Par-delà cet aspect critique précité, ce roman est une ode au lâché-prise autobiographique qui, lorsqu’il est dosé (comme c’est le cas chez les jumeaux Johnson et chez Humphrey Winock), est un des ferments du bonheur terrestre et de la liberté individuelle, celle qu’aucune loi, qu’aucun État ne pourra jamais confisquer. Sera récompensé celui qui justement parviendra à se protéger de la dématérialisation du monde en créant du romanesque à l’intérieur de son existence, même artificiellement, du moment qu’il n’en fait pas un usage mortifère.
Note de lecture.
"Il n’y a pas de dimension plus infinie qu’une vie, plus profonde
que ces quelques décennies de présence sur terre qui nous sont accordées
sans justification réelle, si ce n’est celle d’être là et de devoir
assumer seul cette présence ici et maintenant" (p. 82).
Ce nouveau roman critique est une polyphonie qui nous interroge sur notre monde comme sur notre rapport au langage et à la littérature : jusqu’où notre sacralisation de l’art peut-elle nous conduire ? en ces temps ultramodernes, comment expliquer la permanence de notre besoin de sacré, de notre désir-de-dieu ? toute dématérialisation est-elle spiritualisation ? toute spiritualisation est-elle surhumanisation ou déshumanisation ? en un temps où triomphe l’identitarisme, la notion d’"identité" va-t-elle de soi ? que faire quand les "acteurs de la pensée moderne se hooliganisent" (182) ? qu’est-ce que le romanesque aujourd’hui ? s’adonner aux snuff movies ? nous affranchir de notre condition humaine pour voyager mentalement au travers des espaces numériques ? C’est ce que semble avoir réussi un Virgile Mounier métamorphosé en "cette Créature immonde qu’est Thomas Prudhomme" (256) après sa découverte de la Vérité cellulaire… De lui, on retiendra surtout l’art du portrait grammatical : parmi les quelque 6 000 verbes français recensés, chacun sélectionne ceux qui lui correspondent, à savoir ceux qui renvoient à des actions qu’il a réalisées, pour dresser son autoportrait (cf. p. 326-344).
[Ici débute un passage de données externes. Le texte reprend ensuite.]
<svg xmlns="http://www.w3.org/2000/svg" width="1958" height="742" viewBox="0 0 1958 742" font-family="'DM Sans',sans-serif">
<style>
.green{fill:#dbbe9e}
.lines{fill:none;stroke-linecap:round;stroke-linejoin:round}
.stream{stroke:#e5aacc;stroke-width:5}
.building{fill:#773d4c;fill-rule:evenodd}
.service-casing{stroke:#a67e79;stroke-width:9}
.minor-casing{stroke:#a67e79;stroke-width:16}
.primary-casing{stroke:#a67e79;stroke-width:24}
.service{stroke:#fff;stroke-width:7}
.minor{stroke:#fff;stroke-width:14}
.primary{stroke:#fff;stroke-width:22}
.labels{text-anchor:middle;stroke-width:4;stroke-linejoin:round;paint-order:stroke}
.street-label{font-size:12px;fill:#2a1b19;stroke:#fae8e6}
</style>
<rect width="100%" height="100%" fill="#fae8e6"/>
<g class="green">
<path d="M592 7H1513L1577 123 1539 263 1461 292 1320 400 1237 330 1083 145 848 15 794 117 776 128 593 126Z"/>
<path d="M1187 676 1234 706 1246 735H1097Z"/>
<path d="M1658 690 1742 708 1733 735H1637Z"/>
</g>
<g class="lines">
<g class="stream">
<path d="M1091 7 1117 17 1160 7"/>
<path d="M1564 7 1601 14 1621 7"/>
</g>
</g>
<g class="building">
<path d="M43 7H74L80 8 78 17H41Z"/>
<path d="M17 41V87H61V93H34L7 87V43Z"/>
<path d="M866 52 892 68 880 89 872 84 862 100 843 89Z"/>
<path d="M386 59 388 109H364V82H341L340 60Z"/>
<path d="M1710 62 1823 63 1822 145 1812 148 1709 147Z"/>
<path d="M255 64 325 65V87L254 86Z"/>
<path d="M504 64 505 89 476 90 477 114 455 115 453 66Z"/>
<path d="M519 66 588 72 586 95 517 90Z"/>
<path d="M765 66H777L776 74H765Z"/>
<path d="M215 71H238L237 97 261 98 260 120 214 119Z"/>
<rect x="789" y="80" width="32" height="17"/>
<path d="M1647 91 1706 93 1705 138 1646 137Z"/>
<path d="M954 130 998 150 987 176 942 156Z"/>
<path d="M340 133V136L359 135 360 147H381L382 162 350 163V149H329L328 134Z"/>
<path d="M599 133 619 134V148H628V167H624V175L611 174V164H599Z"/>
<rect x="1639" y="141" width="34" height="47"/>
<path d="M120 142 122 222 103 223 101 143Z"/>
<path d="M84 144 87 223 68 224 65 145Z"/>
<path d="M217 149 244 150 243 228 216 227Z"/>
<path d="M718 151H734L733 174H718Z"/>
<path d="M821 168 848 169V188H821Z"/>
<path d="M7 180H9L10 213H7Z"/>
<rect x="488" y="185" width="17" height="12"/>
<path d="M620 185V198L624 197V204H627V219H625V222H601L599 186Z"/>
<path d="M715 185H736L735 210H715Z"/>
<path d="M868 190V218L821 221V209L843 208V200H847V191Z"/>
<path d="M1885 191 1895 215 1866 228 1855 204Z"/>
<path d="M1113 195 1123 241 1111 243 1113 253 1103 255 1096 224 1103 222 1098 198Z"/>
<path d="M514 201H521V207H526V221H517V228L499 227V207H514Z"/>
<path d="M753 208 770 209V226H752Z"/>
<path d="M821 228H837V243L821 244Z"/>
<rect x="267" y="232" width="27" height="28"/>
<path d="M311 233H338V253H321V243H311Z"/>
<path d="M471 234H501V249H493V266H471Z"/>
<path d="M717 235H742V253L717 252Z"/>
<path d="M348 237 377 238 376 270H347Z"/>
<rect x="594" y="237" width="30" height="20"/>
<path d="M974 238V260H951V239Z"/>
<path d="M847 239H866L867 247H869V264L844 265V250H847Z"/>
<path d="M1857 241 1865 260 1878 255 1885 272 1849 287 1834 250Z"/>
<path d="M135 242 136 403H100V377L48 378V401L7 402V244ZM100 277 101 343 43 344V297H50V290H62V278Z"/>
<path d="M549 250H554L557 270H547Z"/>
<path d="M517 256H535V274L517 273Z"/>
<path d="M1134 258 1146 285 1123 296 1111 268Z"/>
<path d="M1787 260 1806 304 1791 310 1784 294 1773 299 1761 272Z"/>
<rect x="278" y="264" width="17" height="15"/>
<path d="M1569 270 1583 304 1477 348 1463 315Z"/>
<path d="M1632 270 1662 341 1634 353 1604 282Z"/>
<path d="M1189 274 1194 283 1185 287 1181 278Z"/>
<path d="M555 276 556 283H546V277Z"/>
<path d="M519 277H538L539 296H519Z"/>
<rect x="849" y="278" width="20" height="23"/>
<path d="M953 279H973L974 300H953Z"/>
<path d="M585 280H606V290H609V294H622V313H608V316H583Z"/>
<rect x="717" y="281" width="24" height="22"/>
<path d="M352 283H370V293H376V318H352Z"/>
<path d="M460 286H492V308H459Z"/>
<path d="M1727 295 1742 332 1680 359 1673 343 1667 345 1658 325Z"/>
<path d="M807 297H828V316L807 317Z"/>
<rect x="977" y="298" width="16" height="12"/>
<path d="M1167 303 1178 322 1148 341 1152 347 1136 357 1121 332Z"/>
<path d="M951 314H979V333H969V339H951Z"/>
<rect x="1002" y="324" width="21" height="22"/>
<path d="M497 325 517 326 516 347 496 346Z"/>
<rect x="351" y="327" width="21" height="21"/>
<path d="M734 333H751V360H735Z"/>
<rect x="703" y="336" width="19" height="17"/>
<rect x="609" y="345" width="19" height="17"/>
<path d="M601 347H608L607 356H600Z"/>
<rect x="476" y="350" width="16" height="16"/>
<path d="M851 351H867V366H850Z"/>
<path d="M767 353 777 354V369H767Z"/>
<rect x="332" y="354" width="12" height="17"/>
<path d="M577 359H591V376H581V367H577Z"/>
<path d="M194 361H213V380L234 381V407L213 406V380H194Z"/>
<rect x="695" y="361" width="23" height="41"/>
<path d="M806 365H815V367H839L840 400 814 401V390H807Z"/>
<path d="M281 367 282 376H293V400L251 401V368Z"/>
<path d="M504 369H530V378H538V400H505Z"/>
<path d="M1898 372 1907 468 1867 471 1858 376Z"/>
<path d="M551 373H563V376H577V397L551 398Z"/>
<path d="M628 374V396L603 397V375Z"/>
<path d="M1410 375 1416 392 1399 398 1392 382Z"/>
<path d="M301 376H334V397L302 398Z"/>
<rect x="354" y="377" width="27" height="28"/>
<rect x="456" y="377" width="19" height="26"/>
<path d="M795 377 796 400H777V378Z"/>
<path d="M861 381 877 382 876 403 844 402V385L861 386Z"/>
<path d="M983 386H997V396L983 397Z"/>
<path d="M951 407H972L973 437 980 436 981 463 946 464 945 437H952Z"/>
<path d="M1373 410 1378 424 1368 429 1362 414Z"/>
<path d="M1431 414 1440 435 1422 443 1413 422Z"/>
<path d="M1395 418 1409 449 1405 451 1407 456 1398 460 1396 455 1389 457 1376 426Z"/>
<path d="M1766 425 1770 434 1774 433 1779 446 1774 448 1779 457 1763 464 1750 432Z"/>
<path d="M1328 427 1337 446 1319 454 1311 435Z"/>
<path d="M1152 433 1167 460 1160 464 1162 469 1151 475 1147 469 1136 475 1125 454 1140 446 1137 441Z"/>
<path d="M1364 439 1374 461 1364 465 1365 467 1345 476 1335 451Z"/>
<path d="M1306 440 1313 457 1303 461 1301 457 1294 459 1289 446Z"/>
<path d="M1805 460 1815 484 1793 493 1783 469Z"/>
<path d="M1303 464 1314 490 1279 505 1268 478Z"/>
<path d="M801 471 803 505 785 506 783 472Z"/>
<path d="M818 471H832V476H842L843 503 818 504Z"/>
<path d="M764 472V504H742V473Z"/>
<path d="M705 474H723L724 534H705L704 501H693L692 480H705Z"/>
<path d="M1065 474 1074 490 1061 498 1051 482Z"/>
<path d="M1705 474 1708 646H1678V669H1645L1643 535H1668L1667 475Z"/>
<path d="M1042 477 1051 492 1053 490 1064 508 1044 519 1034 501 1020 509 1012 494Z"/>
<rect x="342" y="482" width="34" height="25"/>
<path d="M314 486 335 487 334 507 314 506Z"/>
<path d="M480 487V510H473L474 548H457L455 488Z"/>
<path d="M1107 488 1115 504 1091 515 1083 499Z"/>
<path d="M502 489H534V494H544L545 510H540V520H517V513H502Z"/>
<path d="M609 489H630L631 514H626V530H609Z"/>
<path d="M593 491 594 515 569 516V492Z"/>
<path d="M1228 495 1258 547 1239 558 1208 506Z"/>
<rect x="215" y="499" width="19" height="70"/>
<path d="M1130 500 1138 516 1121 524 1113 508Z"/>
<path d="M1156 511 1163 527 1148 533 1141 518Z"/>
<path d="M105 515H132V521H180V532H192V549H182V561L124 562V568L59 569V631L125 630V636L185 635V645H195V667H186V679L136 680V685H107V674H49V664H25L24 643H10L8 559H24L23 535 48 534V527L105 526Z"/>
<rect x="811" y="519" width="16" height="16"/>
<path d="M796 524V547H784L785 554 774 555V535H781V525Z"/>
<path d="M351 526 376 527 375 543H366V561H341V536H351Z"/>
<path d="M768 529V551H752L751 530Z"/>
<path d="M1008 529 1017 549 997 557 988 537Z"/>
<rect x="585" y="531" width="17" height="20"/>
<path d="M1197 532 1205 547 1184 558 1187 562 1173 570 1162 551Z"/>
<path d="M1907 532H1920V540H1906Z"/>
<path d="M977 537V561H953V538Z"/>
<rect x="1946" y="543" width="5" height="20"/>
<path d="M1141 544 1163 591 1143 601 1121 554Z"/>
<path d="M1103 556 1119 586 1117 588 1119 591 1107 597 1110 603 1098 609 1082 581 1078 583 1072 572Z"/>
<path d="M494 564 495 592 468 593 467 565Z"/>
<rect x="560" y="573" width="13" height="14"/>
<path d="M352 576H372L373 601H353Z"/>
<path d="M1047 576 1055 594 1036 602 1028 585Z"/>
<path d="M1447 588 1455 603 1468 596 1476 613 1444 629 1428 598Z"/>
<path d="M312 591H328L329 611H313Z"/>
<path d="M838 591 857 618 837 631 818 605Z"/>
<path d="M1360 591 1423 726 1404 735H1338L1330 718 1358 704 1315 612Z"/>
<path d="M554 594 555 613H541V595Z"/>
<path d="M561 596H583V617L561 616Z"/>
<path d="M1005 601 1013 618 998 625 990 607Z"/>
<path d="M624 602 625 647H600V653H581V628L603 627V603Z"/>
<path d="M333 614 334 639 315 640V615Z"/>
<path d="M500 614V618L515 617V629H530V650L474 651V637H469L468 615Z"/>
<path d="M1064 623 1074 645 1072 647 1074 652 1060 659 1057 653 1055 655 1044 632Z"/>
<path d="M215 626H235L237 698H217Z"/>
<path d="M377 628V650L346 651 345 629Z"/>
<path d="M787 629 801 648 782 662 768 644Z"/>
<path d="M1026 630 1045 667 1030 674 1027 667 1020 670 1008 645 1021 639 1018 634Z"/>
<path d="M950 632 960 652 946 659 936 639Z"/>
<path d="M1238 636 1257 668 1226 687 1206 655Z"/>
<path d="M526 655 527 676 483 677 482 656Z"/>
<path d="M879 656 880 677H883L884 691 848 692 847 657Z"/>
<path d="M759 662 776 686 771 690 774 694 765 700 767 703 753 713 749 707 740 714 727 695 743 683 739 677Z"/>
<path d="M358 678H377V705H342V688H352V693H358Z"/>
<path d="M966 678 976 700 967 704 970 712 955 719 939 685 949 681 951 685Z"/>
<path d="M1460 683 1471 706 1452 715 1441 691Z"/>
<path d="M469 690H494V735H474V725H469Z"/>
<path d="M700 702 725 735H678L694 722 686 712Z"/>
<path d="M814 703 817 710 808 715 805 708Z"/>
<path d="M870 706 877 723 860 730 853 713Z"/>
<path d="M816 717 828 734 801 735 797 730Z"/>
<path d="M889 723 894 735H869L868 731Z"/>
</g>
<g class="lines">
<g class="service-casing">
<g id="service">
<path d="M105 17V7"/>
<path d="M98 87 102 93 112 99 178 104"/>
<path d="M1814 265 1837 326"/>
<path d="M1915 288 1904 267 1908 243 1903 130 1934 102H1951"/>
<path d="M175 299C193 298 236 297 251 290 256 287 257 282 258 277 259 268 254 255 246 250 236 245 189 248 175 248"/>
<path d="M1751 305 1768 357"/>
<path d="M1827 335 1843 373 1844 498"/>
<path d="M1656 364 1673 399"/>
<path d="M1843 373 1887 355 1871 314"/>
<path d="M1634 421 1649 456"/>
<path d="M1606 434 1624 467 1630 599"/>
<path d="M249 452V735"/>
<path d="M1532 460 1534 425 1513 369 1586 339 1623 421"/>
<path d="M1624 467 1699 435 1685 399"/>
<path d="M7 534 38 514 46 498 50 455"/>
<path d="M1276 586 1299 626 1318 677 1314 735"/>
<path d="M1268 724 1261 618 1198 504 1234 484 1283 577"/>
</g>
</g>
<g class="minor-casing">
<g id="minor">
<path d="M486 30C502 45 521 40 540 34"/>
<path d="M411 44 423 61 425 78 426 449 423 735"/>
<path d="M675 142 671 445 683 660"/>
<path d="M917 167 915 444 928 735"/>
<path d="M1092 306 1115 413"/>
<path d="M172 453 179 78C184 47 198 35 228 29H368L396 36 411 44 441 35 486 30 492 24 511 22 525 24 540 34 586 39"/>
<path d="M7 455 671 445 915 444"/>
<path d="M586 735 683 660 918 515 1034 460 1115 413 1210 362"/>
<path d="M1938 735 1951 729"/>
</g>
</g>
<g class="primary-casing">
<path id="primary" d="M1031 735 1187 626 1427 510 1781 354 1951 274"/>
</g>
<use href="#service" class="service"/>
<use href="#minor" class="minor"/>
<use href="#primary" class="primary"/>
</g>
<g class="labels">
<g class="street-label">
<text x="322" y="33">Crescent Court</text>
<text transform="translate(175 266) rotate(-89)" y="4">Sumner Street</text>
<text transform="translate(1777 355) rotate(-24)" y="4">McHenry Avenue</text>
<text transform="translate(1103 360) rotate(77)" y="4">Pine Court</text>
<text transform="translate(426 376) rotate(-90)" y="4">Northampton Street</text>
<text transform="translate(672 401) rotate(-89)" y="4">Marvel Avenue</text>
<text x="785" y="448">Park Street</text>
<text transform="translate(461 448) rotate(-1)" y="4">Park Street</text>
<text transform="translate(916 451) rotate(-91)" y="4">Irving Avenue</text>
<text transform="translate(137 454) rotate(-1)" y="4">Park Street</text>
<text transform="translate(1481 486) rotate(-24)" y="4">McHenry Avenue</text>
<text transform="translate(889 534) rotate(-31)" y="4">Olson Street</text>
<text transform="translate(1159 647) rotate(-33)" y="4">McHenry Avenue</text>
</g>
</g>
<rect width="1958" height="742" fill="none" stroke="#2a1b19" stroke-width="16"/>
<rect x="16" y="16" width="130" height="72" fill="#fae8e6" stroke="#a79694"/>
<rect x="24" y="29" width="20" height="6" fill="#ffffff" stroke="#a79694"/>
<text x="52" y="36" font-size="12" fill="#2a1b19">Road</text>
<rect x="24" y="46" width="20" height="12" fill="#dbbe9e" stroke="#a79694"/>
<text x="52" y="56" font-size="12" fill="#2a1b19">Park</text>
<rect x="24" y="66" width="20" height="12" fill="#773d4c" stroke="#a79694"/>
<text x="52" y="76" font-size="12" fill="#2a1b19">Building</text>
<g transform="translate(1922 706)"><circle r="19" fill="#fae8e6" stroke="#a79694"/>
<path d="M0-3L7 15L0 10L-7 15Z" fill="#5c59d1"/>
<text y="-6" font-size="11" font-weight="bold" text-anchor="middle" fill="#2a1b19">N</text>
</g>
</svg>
Avec ce "roman d’aventure qui démontre que posséder n’est rien quand être possédé est tout" (dédicace de l’auteur), Christophe Carpentier nous offre un inventif montage discursif qui constitue un miroir critique de notre Société du commentaire. Ce faisant, il s’oppose à la doxa : "La fluidité est le maître-mot de la littérature d’aujourd’hui, les gens veulent lire un roman comme ils visionnent un DVD, sans buter sur un mot ou une image" (272).